Although the control procedure we used is similar to that described by others (e.g., Elzinga and Roelofs, 2005; Cornelisse et al., 2011), it did not require participants to complete cognitive and physical tasks formally equivalent to those completed by participants in the TSST condition. The literature describes other, perhaps more intuitively appealing, control procedures (e.g., Het et al., 2009; Wiemers et al., 2013). There are, however, no empirical demonstrations or accepted standards providing guidance in these matters (i.e., there are no direct comparisons of different types of control procedures in studies with aims similar to ours).

Unlike several other studies in this literature (e.g., Cornelisse et al., 2011; Schoofs et al., 2013), we did not collect biomarkers of the sympathetic nervous system’s response to the TSST (e.g., salivary alpha-amylase; Petrakova et al., 2015). However, our focus here was on possible sequelae of cortisol elevation, rather than on those of an overall stress response (i.e., both sympathetic and HPA-axis activation), on WM performance. Hence, the collection and analysis of additional biomarker data was superfluous. Moreover, we could not use statistical analyses more sensitive to detecting sex differences in cortisol response to the psychosocial stressor (e.g., growth curve modeling; Lopez-Duran et al., 2014) because post-manipulation cortisol sampling was not dense enough. Such analyses require samples at 5–10-min intervals in the hour immediately following stressor offset.

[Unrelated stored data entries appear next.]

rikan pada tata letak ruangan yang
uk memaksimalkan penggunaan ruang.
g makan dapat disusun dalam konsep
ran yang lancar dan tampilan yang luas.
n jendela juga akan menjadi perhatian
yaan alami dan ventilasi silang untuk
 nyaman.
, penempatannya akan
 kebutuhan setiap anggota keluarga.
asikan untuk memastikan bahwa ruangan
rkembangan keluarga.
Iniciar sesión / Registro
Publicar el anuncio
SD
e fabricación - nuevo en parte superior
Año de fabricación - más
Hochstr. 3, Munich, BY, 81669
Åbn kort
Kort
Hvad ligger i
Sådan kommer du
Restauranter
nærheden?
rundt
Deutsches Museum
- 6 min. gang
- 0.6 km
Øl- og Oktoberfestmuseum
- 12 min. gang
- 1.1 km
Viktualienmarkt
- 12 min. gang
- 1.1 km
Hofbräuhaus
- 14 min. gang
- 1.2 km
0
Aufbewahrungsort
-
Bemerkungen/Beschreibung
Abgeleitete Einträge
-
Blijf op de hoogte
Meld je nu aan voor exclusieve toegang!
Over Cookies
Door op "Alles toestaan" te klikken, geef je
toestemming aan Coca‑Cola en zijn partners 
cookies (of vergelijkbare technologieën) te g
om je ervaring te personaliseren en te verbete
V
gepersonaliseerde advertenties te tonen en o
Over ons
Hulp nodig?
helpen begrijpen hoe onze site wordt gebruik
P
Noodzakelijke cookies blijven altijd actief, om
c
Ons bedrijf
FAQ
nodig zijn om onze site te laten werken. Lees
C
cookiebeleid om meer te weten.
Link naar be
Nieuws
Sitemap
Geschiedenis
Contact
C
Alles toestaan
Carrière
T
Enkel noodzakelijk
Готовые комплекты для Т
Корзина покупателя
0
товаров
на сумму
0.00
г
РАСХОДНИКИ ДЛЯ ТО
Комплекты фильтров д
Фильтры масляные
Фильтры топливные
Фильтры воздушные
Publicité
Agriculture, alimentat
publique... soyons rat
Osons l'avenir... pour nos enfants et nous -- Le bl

Finally, our group of participants was too small to run meaningful analyses on cortisol samples drawn from individuals with different cultural, racial, ethnic and/or SES backgrounds. Hence, we could not give proper statistical consideration to relations among, for instance, adverse life experiences, LH strategies, cortisol responses and WM performance. As noted above, such consideration is important when analyzing data from studies in this research area, particularly if those studies are conducted using samples drawn from LAMICs in the global south.

Summary and Conclusion

Our data analyses detected no effects of sex or cortisol variation on WM task performance. This result is inconsistent with previous reports examining sex differences, effects of stress and WM performance. However, the finding that baseline cortisol levels and magnitude of cortisol increases in our sample are substantially lower than those of other studies in the stress and cognition literature raises questions about: (a) relations among environment and physiological responses to stressors, and (b) inter-individual differences in relations between stress and cognitive performance. These questions require further investigation, especially within culturally, ethnically and socioeconomically diverse populations such as those in South Africa.

Author Contributions

RH conceptualized and designed the study, collected and analyzed data, wrote the first draft of the manuscript and was involved in re-writing and editing the final version of the manuscript. MH assisted in conceptualizing and designing the study, collected data and was involved in re-writing and editing the final version of the manuscript. WJJ was involved in re-writing and editing the final version of the manuscript. KT assisted in conceptualizing and designing the study, and was involved in re-writing and editing the final version of the manuscript.

Conflict of Interest Statement

The authors declare that the research was conducted in the absence of any commercial or financial relationships that could be construed as a potential conflict of interest.